Line by line, copy out the entries exactly and leave the pictures behind.

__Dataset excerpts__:
BEGIN

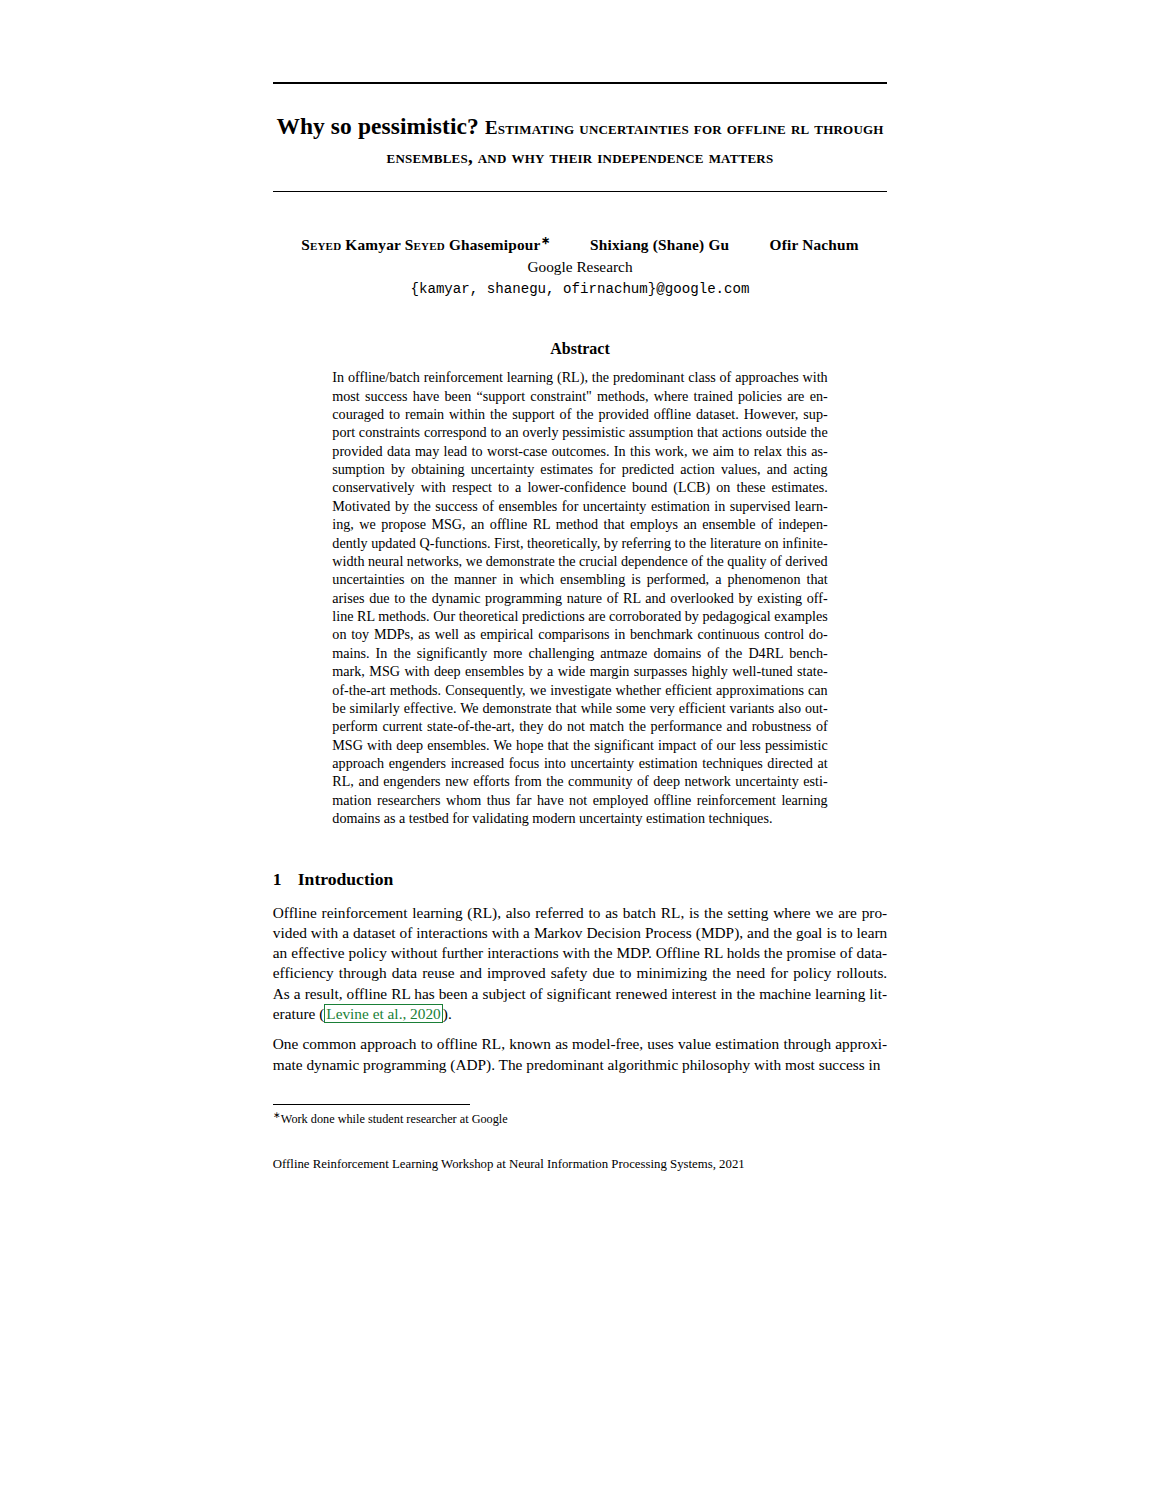Why so pessimistic? Estimating uncertainties for offline rl through ensembles, and why their independence matters
Seyed Kamyar Seyed Ghasemipour∗ Shixiang (Shane) Gu Ofir Nachum
Google Research
{kamyar, shanegu, ofirnachum}@google.com
Abstract
In offline/batch reinforcement learning (RL), the predominant class of approaches with most success have been “support constraint" methods, where trained policies are encouraged to remain within the support of the provided offline dataset. However, support constraints correspond to an overly pessimistic assumption that actions outside the provided data may lead to worst-case outcomes. In this work, we aim to relax this assumption by obtaining uncertainty estimates for predicted action values, and acting conservatively with respect to a lower-confidence bound (LCB) on these estimates. Motivated by the success of ensembles for uncertainty estimation in supervised learning, we propose MSG, an offline RL method that employs an ensemble of independently updated Q-functions. First, theoretically, by referring to the literature on infinite-width neural networks, we demonstrate the crucial dependence of the quality of derived uncertainties on the manner in which ensembling is performed, a phenomenon that arises due to the dynamic programming nature of RL and overlooked by existing offline RL methods. Our theoretical predictions are corroborated by pedagogical examples on toy MDPs, as well as empirical comparisons in benchmark continuous control domains. In the significantly more challenging antmaze domains of the D4RL benchmark, MSG with deep ensembles by a wide margin surpasses highly well-tuned state-of-the-art methods. Consequently, we investigate whether efficient approximations can be similarly effective. We demonstrate that while some very efficient variants also outperform current state-of-the-art, they do not match the performance and robustness of MSG with deep ensembles. We hope that the significant impact of our less pessimistic approach engenders increased focus into uncertainty estimation techniques directed at RL, and engenders new efforts from the community of deep network uncertainty estimation researchers whom thus far have not employed offline reinforcement learning domains as a testbed for validating modern uncertainty estimation techniques.
1 Introduction
Offline reinforcement learning (RL), also referred to as batch RL, is the setting where we are provided with a dataset of interactions with a Markov Decision Process (MDP), and the goal is to learn an effective policy without further interactions with the MDP. Offline RL holds the promise of data-efficiency through data reuse and improved safety due to minimizing the need for policy rollouts. As a result, offline RL has been a subject of significant renewed interest in the machine learning literature (Levine et al., 2020).
One common approach to offline RL, known as model-free, uses value estimation through approximate dynamic programming (ADP). The predominant algorithmic philosophy with most success in
∗Work done while student researcher at Google
Offline Reinforcement Learning Workshop at Neural Information Processing Systems, 2021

END

__Completed exercise__:
Why so pessimistic? Estimating uncertainties for offline rl through ensembles, and why their independence matters
Seyed Kamyar Seyed Ghasemipour∗ Shixiang (Shane) Gu Ofir Nachum
Google Research
{kamyar, shanegu, ofirnachum}@google.com
Abstract
In offline/batch reinforcement learning (RL), the predominant class of approaches with most success have been “support constraint" methods, where trained policies are encouraged to remain within the support of the provided offline dataset. However, support constraints correspond to an overly pessimistic assumption that actions outside the provided data may lead to worst-case outcomes. In this work, we aim to relax this assumption by obtaining uncertainty estimates for predicted action values, and acting conservatively with respect to a lower-confidence bound (LCB) on these estimates. Motivated by the success of ensembles for uncertainty estimation in supervised learning, we propose MSG, an offline RL method that employs an ensemble of independently updated Q-functions. First, theoretically, by referring to the literature on infinite-width neural networks, we demonstrate the crucial dependence of the quality of derived uncertainties on the manner in which ensembling is performed, a phenomenon that arises due to the dynamic programming nature of RL and overlooked by existing offline RL methods. Our theoretical predictions are corroborated by pedagogical examples on toy MDPs, as well as empirical comparisons in benchmark continuous control domains. In the significantly more challenging antmaze domains of the D4RL benchmark, MSG with deep ensembles by a wide margin surpasses highly well-tuned state-of-the-art methods. Consequently, we investigate whether efficient approximations can be similarly effective. We demonstrate that while some very efficient variants also outperform current state-of-the-art, they do not match the performance and robustness of MSG with deep ensembles. We hope that the significant impact of our less pessimistic approach engenders increased focus into uncertainty estimation techniques directed at RL, and engenders new efforts from the community of deep network uncertainty estimation researchers whom thus far have not employed offline reinforcement learning domains as a testbed for validating modern uncertainty estimation techniques.
1 Introduction
Offline reinforcement learning (RL), also referred to as batch RL, is the setting where we are provided with a dataset of interactions with a Markov Decision Process (MDP), and the goal is to learn an effective policy without further interactions with the MDP. Offline RL holds the promise of data-efficiency through data reuse and improved safety due to minimizing the need for policy rollouts. As a result, offline RL has been a subject of significant renewed interest in the machine learning literature (Levine et al., 2020).
One common approach to offline RL, known as model-free, uses value estimation through approximate dynamic programming (ADP). The predominant algorithmic philosophy with most success in
∗Work done while student researcher at Google
Offline Reinforcement Learning Workshop at Neural Information Processing Systems, 2021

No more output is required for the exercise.